● Given exercise
Locate every line in the data below that contains the string "first", and copy each of those lines in full.

● Dataset records
━━━━
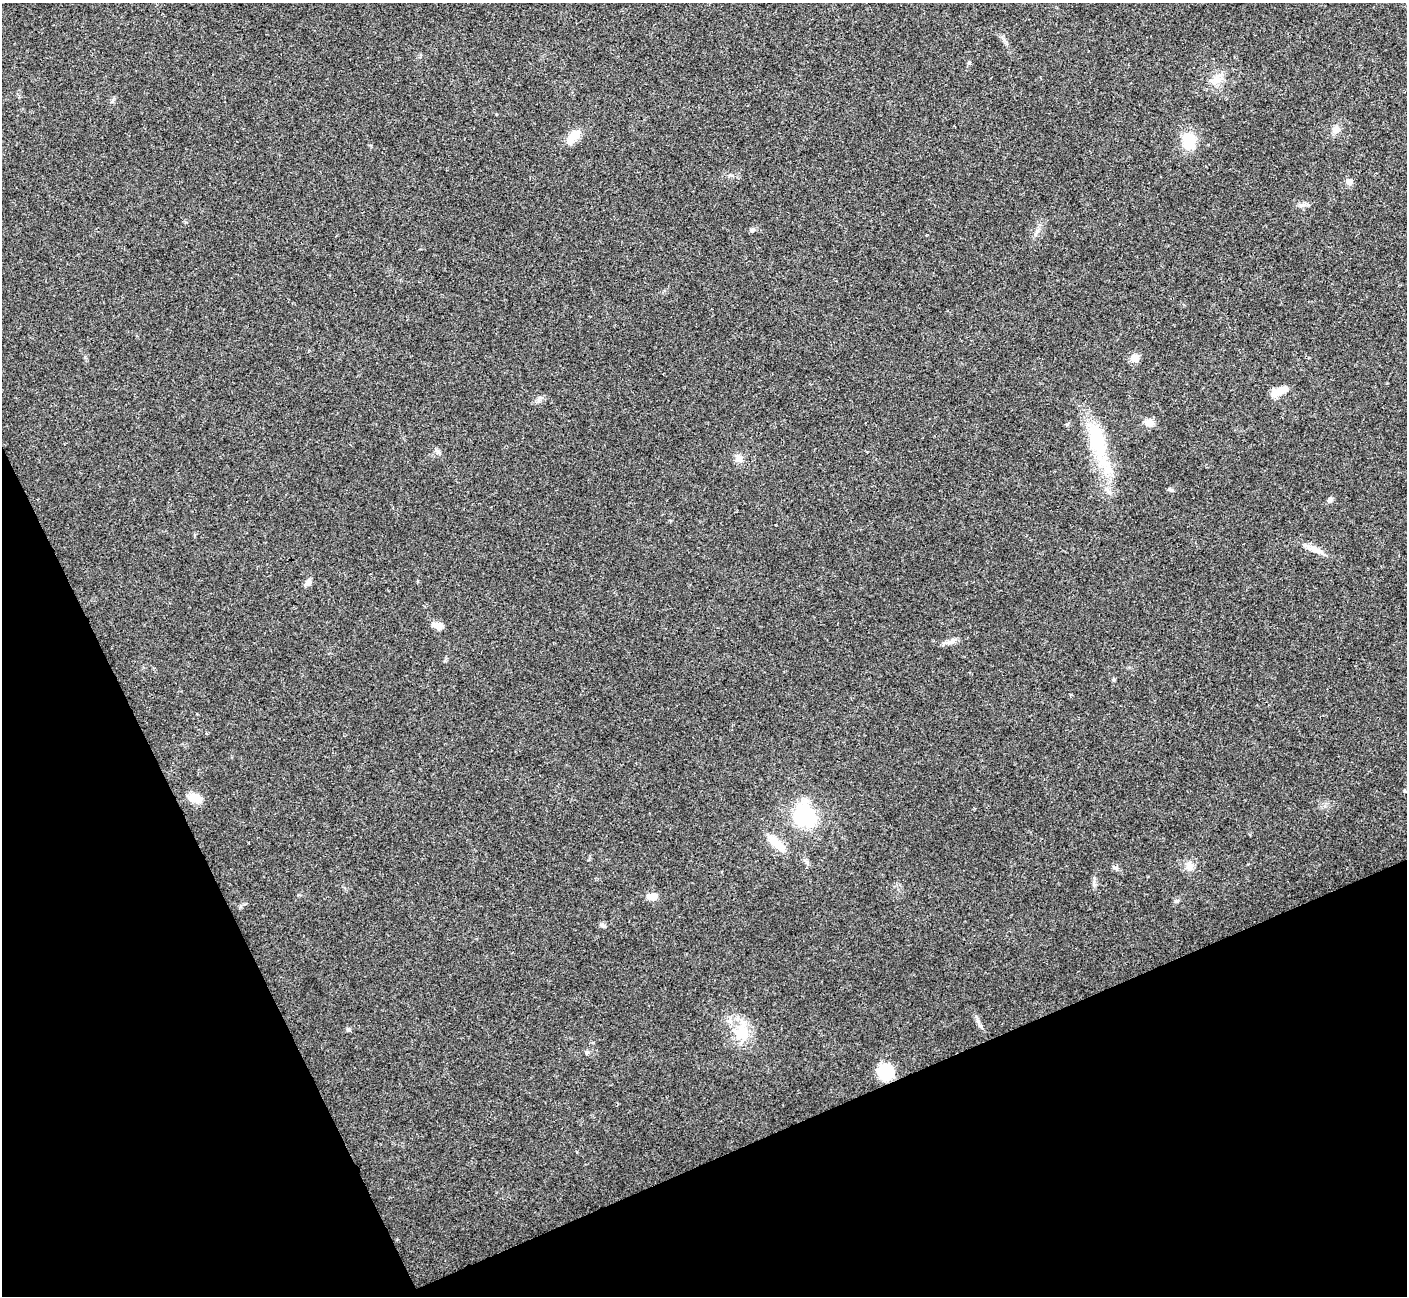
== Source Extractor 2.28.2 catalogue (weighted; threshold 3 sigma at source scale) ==
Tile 14 of 4 x 4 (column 2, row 4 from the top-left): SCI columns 1409-2813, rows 155-1448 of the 5629 x 5617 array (HDU 1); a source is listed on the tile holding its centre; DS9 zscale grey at full resolution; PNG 1409 x 1298 px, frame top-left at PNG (2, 3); no overlay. Shown black and unused: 22% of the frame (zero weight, under 3 of 4 exposures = <1% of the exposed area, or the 3 px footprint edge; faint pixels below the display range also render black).
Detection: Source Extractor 2.28.2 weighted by HDU 2 'WHT'; one run over the whole footprint, this tile lists its part. Background 0.022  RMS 0.0041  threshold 0.0183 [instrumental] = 3 sigma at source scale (4.5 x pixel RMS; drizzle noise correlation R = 1.50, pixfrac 1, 0.05/0.05 arcsec/px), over >= 5 px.
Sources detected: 30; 1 inside a brighter listed object's ellipse — not listed separately; the other 29 listed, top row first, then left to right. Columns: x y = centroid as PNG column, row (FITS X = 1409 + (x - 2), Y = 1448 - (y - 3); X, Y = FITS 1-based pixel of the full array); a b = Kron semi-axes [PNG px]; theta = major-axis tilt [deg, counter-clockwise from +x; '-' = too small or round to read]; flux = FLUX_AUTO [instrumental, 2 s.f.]
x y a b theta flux
1217 79 17 11 58 4.6
1336 130 11 9 58 2.4
574 135 17 10 42 5.9
1189 141 15 12 -81 12
1349 182 6 6 - 2.8
1302 205 12 5 5 1.5
752 230 8 5 10 0.95
1134 358 9 8 - 3.4
1279 391 19 8 25 4.8
1149 423 11 8 -15 2.9
1097 441 53 22 -76 25
438 452 9 5 -44 1.1
739 458 9 9 - 2.2
1330 500 8 6 40 1.1
1313 549 14 9 -36 3.1
308 583 8 6 33 1.9
437 625 12 7 -16 3.1
949 642 19 5 11 2.1
195 798 20 11 -13 4.5
804 816 19 16 -77 34
777 843 26 9 -42 7.3
1190 867 12 8 41 2.3
652 896 14 8 4 3.2
603 926 9 4 -11 0.81
978 1021 5 5 - 0.81
348 1029 5 5 - 0.71
742 1033 19 17 -75 11
586 1053 5 4 - 0.66
886 1072 13 12 - 17
Unlisted compact peaks at least as high as the median listed source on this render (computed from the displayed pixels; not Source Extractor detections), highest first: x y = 1169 489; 1094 885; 539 399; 1114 680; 1116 868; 85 357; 1177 900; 730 175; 241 906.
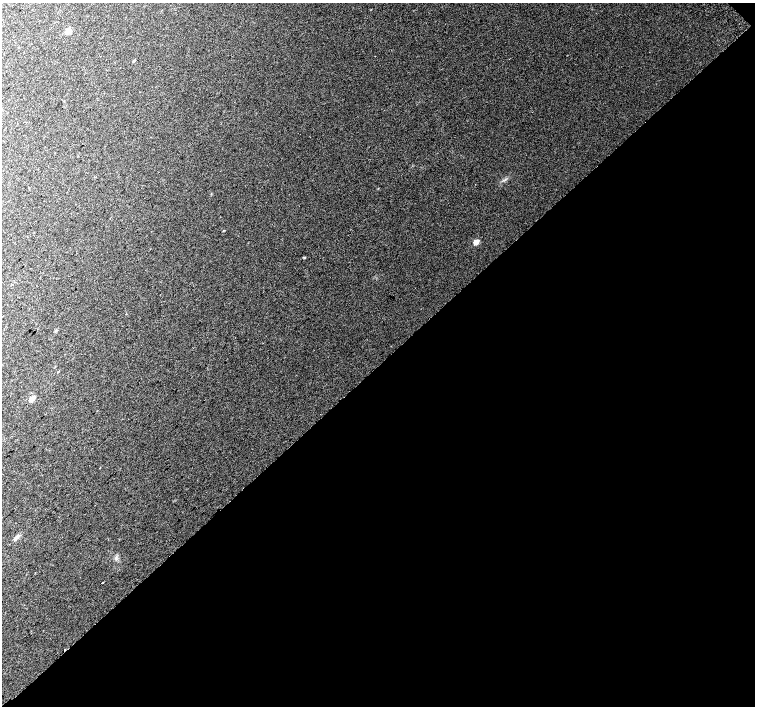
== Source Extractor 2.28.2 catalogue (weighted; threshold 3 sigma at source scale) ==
━━━━
● Result of this exercise
Sources detected: 30; 1 inside a brighter listed object's ellipse — not listed separately; the other 29 listed, top row first, then left to right. Columns: x y = centroid as PNG column, row (FITS X = 1409 + (x - 2), Y = 1448 - (y - 3); X, Y = FITS 1-based pixel of the full array); a b = Kron semi-axes [PNG px]; theta = major-axis tilt [deg, counter-clockwise from +x; '-' = too small or round to read]; flux = FLUX_AUTO [instrumental, 2 s.f.]
Unlisted compact peaks at least as high as the median listed source on this render (computed from the displayed pixels; not Source Extractor detections), highest first: x y = 1169 489; 1094 885; 539 399; 1114 680; 1116 868; 85 357; 1177 900; 730 175; 241 906.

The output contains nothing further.